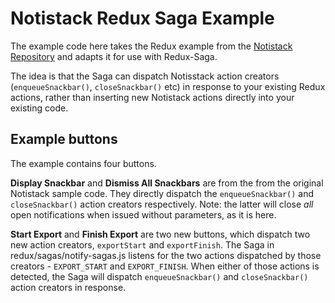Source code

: # Notistack Redux Saga Example  

The example code here takes the Redux example from the [Notistack Repository](https://github.com/iamhosseindhv/notistack) and adapts it for use with Redux-Saga.

The idea is that the Saga can dispatch Notisstack action creators (`enqueueSnackbar()`, `closeSnackbar()` etc) in response to your existing Redux actions, rather than inserting new Notistack actions directly into your existing code.

## Example buttons

The example contains four buttons.

**Display Snackbar** and **Dismiss All Snackbars** are from the from the original Notistack sample code.  They directly dispatch the `enqueueSnackbar()` and `closeSnackbar()` action creators respectively.  Note: the latter will close _all_ open notifications when issued without parameters, as it is here.

**Start Export** and **Finish Export** are two new buttons, which dispatch two new action creators, `exportStart` and `exportFinish`.   The Saga in redux/sagas/notify-sagas.js listens for the two actions dispatched by those creators - `EXPORT_START` and `EXPORT_FINISH`.   When either of those actions is detected, the Saga will dispatch `enqueueSnackbar()` and `closeSnackbar()` action creators in response.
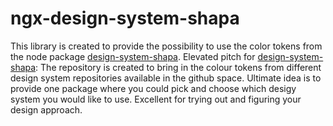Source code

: # ngx-design-system-shapa

This library is created to provide the possibility to use the color tokens from the node package
[design-system-shapa](https://www.npmjs.com/package/design-system-shapa).
Elevated pitch for [design-system-shapa](https://www.npmjs.com/package/design-system-shapa): The repository is created to bring in the colour tokens from different design system repositories available in the github space.
Ultimate idea is to provide one package where you could pick and choose which desigy system you would like to use. 
Excellent for trying out and figuring your design approach.


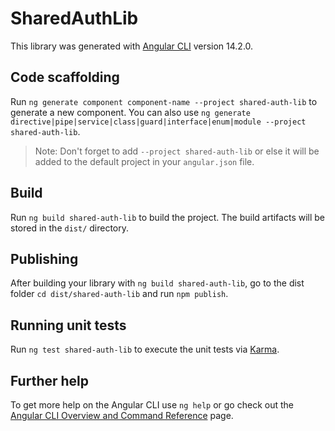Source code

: # SharedAuthLib

This library was generated with [Angular CLI](https://github.com/angular/angular-cli) version 14.2.0.

## Code scaffolding

Run `ng generate component component-name --project shared-auth-lib` to generate a new component. You can also use `ng generate directive|pipe|service|class|guard|interface|enum|module --project shared-auth-lib`.
> Note: Don't forget to add `--project shared-auth-lib` or else it will be added to the default project in your `angular.json` file. 

## Build

Run `ng build shared-auth-lib` to build the project. The build artifacts will be stored in the `dist/` directory.

## Publishing

After building your library with `ng build shared-auth-lib`, go to the dist folder `cd dist/shared-auth-lib` and run `npm publish`.

## Running unit tests

Run `ng test shared-auth-lib` to execute the unit tests via [Karma](https://karma-runner.github.io).

## Further help

To get more help on the Angular CLI use `ng help` or go check out the [Angular CLI Overview and Command Reference](https://angular.io/cli) page.
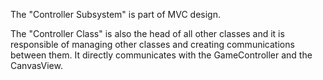 The "Controller Subsystem" is part of MVC design.   

The "Controller Class" is also the head of all other classes and it is responsible of managing other classes and 
creating communications between them. It directly communicates with the GameController and the CanvasView.
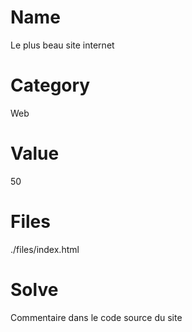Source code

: # Name
Le plus beau site internet

# Category
Web

# Value
50

# Files
./files/index.html

# Solve
Commentaire dans le code source du site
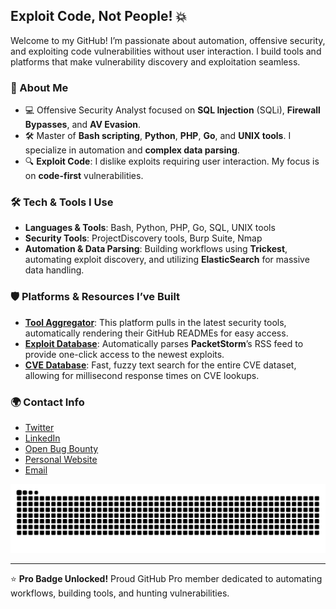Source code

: ## Exploit Code, Not People! 💥

Welcome to my GitHub! I’m passionate about automation, offensive security, and exploiting code vulnerabilities without user interaction. I build tools and platforms that make vulnerability discovery and exploitation seamless.

### 🚀 About Me
- 💻 Offensive Security Analyst focused on **SQL Injection** (SQLi), **Firewall Bypasses**, and **AV Evasion**.
- 🛠️ Master of **Bash scripting**, **Python**, **PHP**, **Go**, and **UNIX tools**. I specialize in automation and **complex data parsing**.
- 🔍 **Exploit Code**: I dislike exploits requiring user interaction. My focus is on **code-first** vulnerabilities.

### 🛠️ Tech & Tools I Use
- **Languages & Tools**: Bash, Python, PHP, Go, SQL, UNIX tools
- **Security Tools**: ProjectDiscovery tools, Burp Suite, Nmap
- **Automation & Data Parsing**: Building workflows using **Trickest**, automating exploit discovery, and utilizing **ElasticSearch** for massive data handling.

### 🛡️ Platforms & Resources I’ve Built
- [**Tool Aggregator**](https://codepwn.win/tools): This platform pulls in the latest security tools, automatically rendering their GitHub READMEs for easy access.
- [**Exploit Database**](https://codepwn.win/exploits): Automatically parses **PacketStorm**’s RSS feed to provide one-click access to the newest exploits.
- [**CVE Database**](https://cve.codepwn.win/): Fast, fuzzy text search for the entire CVE dataset, allowing for millisecond response times on CVE lookups.

### 🌍 Contact Info
- [Twitter](https://x.com/marcio1337)
- [LinkedIn](https://www.linkedin.com/in/0xmarc/)
- [Open Bug Bounty](https://openbugbounty.org/researchers/0xMarcio)
- [Personal Website](https://codepwn.win/contact)
- [Email](mailto:marc@codepwn.win)

<div align=center>
  <picture> 
    <source media="(prefers-color-scheme: dark)" srcset="https://raw.githubusercontent.com/0xMarcio/0xMarcio/output/docker/github-contribution-grid-snake-dark.svg" />
    <source media="(prefers-color-scheme: light)" srcset="https://raw.githubusercontent.com/0xMarcio/0xMarcio/output/only-svg/github-contribution-grid-snake.svg" />
    <img alt="github-snake" src="https://raw.githubusercontent.com/0xMarcio/0xMarcio/output/only-svg/github-contribution-grid-snake.svg" />
  </picture>
</div>

---

⭐️ **Pro Badge Unlocked!** Proud GitHub Pro member dedicated to automating workflows, building tools, and hunting vulnerabilities.
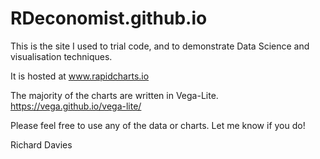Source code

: # RDeconomist.github.io

This is the site I used to trial code, and to demonstrate Data Science and visualisation techniques.

It is hosted at www.rapidcharts.io

The majority of the charts are written in Vega-Lite. https://vega.github.io/vega-lite/

Please feel free to use any of the data or charts. Let me know if you do!

Richard Davies
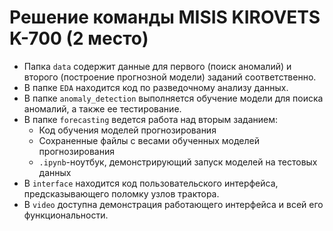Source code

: # Решение команды MISIS KIROVETS K-700 (2 место)

- Папка `data` содержит данные для первого (поиск аномалий) и второго (построение прогнозной модели) заданий соответственно.
- В папке `EDA` находится код по разведочному анализу данных.
- В папке `anomaly_detection` выполняется обучение модели для поиска аномалий, а также ее тестирование.
- В папке `forecasting` ведется работа над вторым заданием:
    - Код обучения моделей прогнозирования
    - Сохраненные файлы с весами обученных моделей прогнозирования
    - `.ipynb`-ноутбук, демонстрирующий запуск моделей на тестовых данных
- В `interface` находится код пользовательского интерфейса, предсказывающего поломку узлов трактора.
- В `video` доступна демонстрация работающего интерфейса и всей его функциональности.
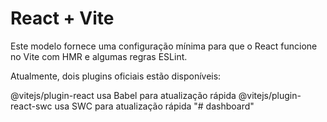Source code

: # React + Vite

Este modelo fornece uma configuração mínima para que o React funcione no Vite com HMR e algumas regras ESLint.

Atualmente, dois plugins oficiais estão disponíveis:

@vitejs/plugin-react usa Babel para atualização rápida
@vitejs/plugin-react-swc usa SWC para atualização rápida "# dashboard"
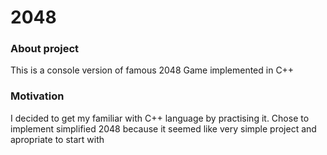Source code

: # 2048
### About project
This is a console version of famous 2048 Game implemented in C++

### Motivation
I decided to get my familiar with C++ language by practising it. Chose to implement simplified 2048 because it seemed like very simple project and apropriate to start with
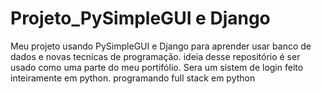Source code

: 
# Projeto_PySimpleGUI e Django
Meu projeto usando PySimpleGUI e Django para aprender usar banco de dados e novas tecnicas de programação.
ideia desse repositório é ser usado como uma parte do meu portifólio.
Sera um sistem de login feito inteiramente em python.
programando full stack em python
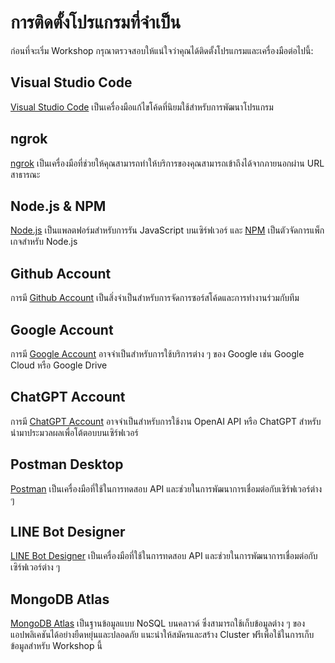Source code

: # การติดตั้งโปรแกรมที่จำเป็น

ก่อนที่จะเริ่ม Workshop กรุณาตรวจสอบให้แน่ใจว่าคุณได้ติดตั้งโปรแกรมและเครื่องมือต่อไปนี้:

## Visual Studio Code

[Visual Studio Code](https://code.visualstudio.com/) เป็นเครื่องมือแก้ไขโค้ดที่นิยมใช้สำหรับการพัฒนาโปรแกรม

## ngrok

[ngrok](https://ngrok.com/) เป็นเครื่องมือที่ช่วยให้คุณสามารถทำให้บริการของคุณสามารถเข้าถึงได้จากภายนอกผ่าน URL สาธารณะ

## Node.js & NPM

[Node.js](https://nodejs.org/) เป็นแพลตฟอร์มสำหรับการรัน JavaScript บนเซิร์ฟเวอร์ และ [NPM](https://www.npmjs.com/) เป็นตัวจัดการแพ็กเกจสำหรับ Node.js

## Github Account

การมี [Github Account](https://github.com/) เป็นสิ่งจำเป็นสำหรับการจัดการซอร์สโค้ดและการทำงานร่วมกับทีม

## Google Account

การมี [Google Account](https://accounts.google.com/) อาจจำเป็นสำหรับการใช้บริการต่าง ๆ ของ Google เช่น Google Cloud หรือ Google Drive

## ChatGPT Account

การมี [ChatGPT Account](https://chatgpt.com) อาจจำเป็นสำหรับการใช้งาน OpenAI API หรือ ChatGPT สำหรับนำมาประมวลผลเพื่อโต้ตอบบนเซิร์ฟเวอร์

## Postman Desktop

[Postman](https://www.postman.com/downloads/) เป็นเครื่องมือที่ใช้ในการทดสอบ API และช่วยในการพัฒนาการเชื่อมต่อกับเซิร์ฟเวอร์ต่าง ๆ

## LINE Bot Designer

[LINE Bot Designer](https://developers.line.biz/en/docs/messaging-api/download-bot-designer/) เป็นเครื่องมือที่ใช้ในการทดสอบ API และช่วยในการพัฒนาการเชื่อมต่อกับเซิร์ฟเวอร์ต่าง ๆ

## MongoDB Atlas

[MongoDB Atlas](https://www.mongodb.com/) เป็นฐานข้อมูลแบบ NoSQL บนคลาวด์ ซึ่งสามารถใช้เก็บข้อมูลต่าง ๆ ของแอปพลิเคชันได้อย่างยืดหยุ่นและปลอดภัย แนะนำให้สมัครและสร้าง Cluster ฟรีเพื่อใช้ในการเก็บข้อมูลสำหรับ Workshop นี้
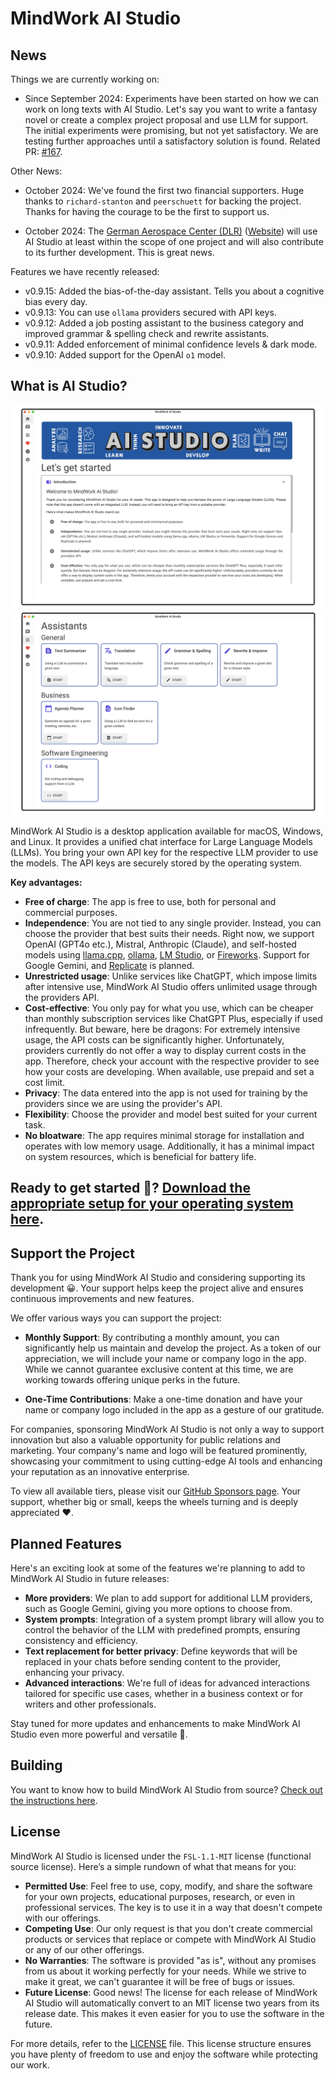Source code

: # MindWork AI Studio

## News
Things we are currently working on:

- Since September 2024: Experiments have been started on how we can work on long texts with AI Studio. Let's say you want to write a fantasy novel or create a complex project proposal and use LLM for support. The initial experiments were promising, but not yet satisfactory. We are testing further approaches until a satisfactory solution is found. Related PR: [#167](https://github.com/MindWorkAI/AI-Studio/pull/167).


Other News:

- October 2024: We've found the first two financial supporters. Huge thanks to `richard-stanton` and `peerschuett` for backing the project. Thanks for having the courage to be the first to support us.

- October 2024: The [German Aerospace Center (DLR)](https://en.wikipedia.org/wiki/German_Aerospace_Center) ([Website](https://www.dlr.de/en)) will use AI Studio at least within the scope of one project and will also contribute to its further development. This is great news.


Features we have recently released:

- v0.9.15: Added the bias-of-the-day assistant. Tells you about a cognitive bias every day.
- v0.9.13: You can use `ollama` providers secured with API keys.
- v0.9.12: Added a job posting assistant to the business category and improved grammar & spelling check and rewrite assistants.
- v0.9.11: Added enforcement of minimal confidence levels & dark mode.
- v0.9.10: Added support for the OpenAI `o1` model.

## What is AI Studio?

![MindWork AI Studio - Home](documentation/AI%20Studio%20Home.png)
![MindWork AI Studio - Assistants](documentation/AI%20Studio%20Assistants.png)

MindWork AI Studio is a desktop application available for macOS, Windows, and Linux. It provides a unified chat interface for Large Language Models (LLMs). You bring your own API key for the respective LLM provider to use the models. The API keys are securely stored by the operating system.

**Key advantages:**
- **Free of charge**: The app is free to use, both for personal and commercial purposes.
- **Independence**: You are not tied to any single provider. Instead, you can choose the provider that best suits their needs. Right now, we support OpenAI (GPT4o etc.), Mistral, Anthropic (Claude), and self-hosted models using [llama.cpp](https://github.com/ggerganov/llama.cpp), [ollama](https://github.com/ollama/ollama), [LM Studio](https://lmstudio.ai/), or [Fireworks](https://fireworks.ai/). Support for Google Gemini, and [Replicate](https://replicate.com/) is planned.
- **Unrestricted usage**: Unlike services like ChatGPT, which impose limits after intensive use, MindWork AI Studio offers unlimited usage through the providers API.
- **Cost-effective**: You only pay for what you use, which can be cheaper than monthly subscription services like ChatGPT Plus, especially if used infrequently. But beware, here be dragons: For extremely intensive usage, the API costs can be significantly higher. Unfortunately, providers currently do not offer a way to display current costs in the app. Therefore, check your account with the respective provider to see how your costs are developing. When available, use prepaid and set a cost limit.
- **Privacy**: The data entered into the app is not used for training by the providers since we are using the provider's API.
- **Flexibility**: Choose the provider and model best suited for your current task.
- **No bloatware**: The app requires minimal storage for installation and operates with low memory usage. Additionally, it has a minimal impact on system resources, which is beneficial for battery life.

## **Ready to get started 🤩?** [Download the appropriate setup for your operating system here](documentation/Setup.md).

## Support the Project
Thank you for using MindWork AI Studio and considering supporting its development 😀. Your support helps keep the project alive and ensures continuous improvements and new features.

We offer various ways you can support the project:

- **Monthly Support**: By contributing a monthly amount, you can significantly help us maintain and develop the project. As a token of our appreciation, we will include your name or company logo in the app. While we cannot guarantee exclusive content at this time, we are working towards offering unique perks in the future.

- **One-Time Contributions**: Make a one-time donation and have your name or company logo included in the app as a gesture of our gratitude.

For companies, sponsoring MindWork AI Studio is not only a way to support innovation but also a valuable opportunity for public relations and marketing. Your company's name and logo will be featured prominently, showcasing your commitment to using cutting-edge AI tools and enhancing your reputation as an innovative enterprise.
 
To view all available tiers, please visit our [GitHub Sponsors page](https://github.com/sponsors/MindWorkAI).
Your support, whether big or small, keeps the wheels turning and is deeply appreciated ❤️.

## Planned Features
Here's an exciting look at some of the features we're planning to add to MindWork AI Studio in future releases:
- **More providers**: We plan to add support for additional LLM providers, such as Google Gemini, giving you more options to choose from.
- **System prompts**: Integration of a system prompt library will allow you to control the behavior of the LLM with predefined prompts, ensuring consistency and efficiency.
- **Text replacement for better privacy**: Define keywords that will be replaced in your chats before sending content to the provider, enhancing your privacy.
- **Advanced interactions**: We're full of ideas for advanced interactions tailored for specific use cases, whether in a business context or for writers and other professionals.

Stay tuned for more updates and enhancements to make MindWork AI Studio even more powerful and versatile 🤩.

## Building
You want to know how to build MindWork AI Studio from source? [Check out the instructions here](documentation/Build.md).

## License
MindWork AI Studio is licensed under the `FSL-1.1-MIT` license (functional source license). Here’s a simple rundown of what that means for you:
- **Permitted Use**: Feel free to use, copy, modify, and share the software for your own projects, educational purposes, research, or even in professional services. The key is to use it in a way that doesn't compete with our offerings.
- **Competing Use**: Our only request is that you don't create commercial products or services that replace or compete with MindWork AI Studio or any of our other offerings.
- **No Warranties**: The software is provided "as is", without any promises from us about it working perfectly for your needs. While we strive to make it great, we can't guarantee it will be free of bugs or issues.
- **Future License**: Good news! The license for each release of MindWork AI Studio will automatically convert to an MIT license two years from its release date. This makes it even easier for you to use the software in the future.

For more details, refer to the [LICENSE](LICENSE.md) file. This license structure ensures you have plenty of freedom to use and enjoy the software while protecting our work.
+ + + + +
## Requirement:
From the records above, transcribe only the stretch from the line with "- **Languages &" through the line with "K-700 (2 место)", keeping both ends. Omit pictures.

## Result of the exercise:
- **Languages & Tools**: Bash, Python, PHP, Go, SQL, UNIX tools
- **Security Tools**: ProjectDiscovery tools, Burp Suite, Nmap
- **Automation & Data Parsing**: Building workflows using **Trickest**, automating exploit discovery, and utilizing **ElasticSearch** for massive data handling.

### 🛡️ Platforms & Resources I’ve Built
- [**Tool Aggregator**](https://codepwn.win/tools): This platform pulls in the latest security tools, automatically rendering their GitHub READMEs for easy access.
- [**Exploit Database**](https://codepwn.win/exploits): Automatically parses **PacketStorm**’s RSS feed to provide one-click access to the newest exploits.
- [**CVE Database**](https://cve.codepwn.win/): Fast, fuzzy text search for the entire CVE dataset, allowing for millisecond response times on CVE lookups.

### 🌍 Contact Info
- [Twitter](https://x.com/marcio1337)
- [LinkedIn](https://www.linkedin.com/in/0xmarc/)
- [Open Bug Bounty](https://openbugbounty.org/researchers/0xMarcio)
- [Personal Website](https://codepwn.win/contact)
- [Email](mailto:marc@codepwn.win)

<div align=center>
  <picture> 
    <source media="(prefers-color-scheme: dark)" srcset="https://raw.githubusercontent.com/0xMarcio/0xMarcio/output/docker/github-contribution-grid-snake-dark.svg" />
    <source media="(prefers-color-scheme: light)" srcset="https://raw.githubusercontent.com/0xMarcio/0xMarcio/output/only-svg/github-contribution-grid-snake.svg" />
    <img alt="github-snake" src="https://raw.githubusercontent.com/0xMarcio/0xMarcio/output/only-svg/github-contribution-grid-snake.svg" />
  </picture>
</div>

---

⭐️ **Pro Badge Unlocked!** Proud GitHub Pro member dedicated to automating workflows, building tools, and hunting vulnerabilities.
Source code

: # RDeconomist.github.io

This is the site I used to trial code, and to demonstrate Data Science and visualisation techniques.

It is hosted at www.rapidcharts.io

The majority of the charts are written in Vega-Lite. https://vega.github.io/vega-lite/

Please feel free to use any of the data or charts. Let me know if you do!

Richard Davies
Source code

: # Решение команды MISIS KIROVETS K-700 (2 место)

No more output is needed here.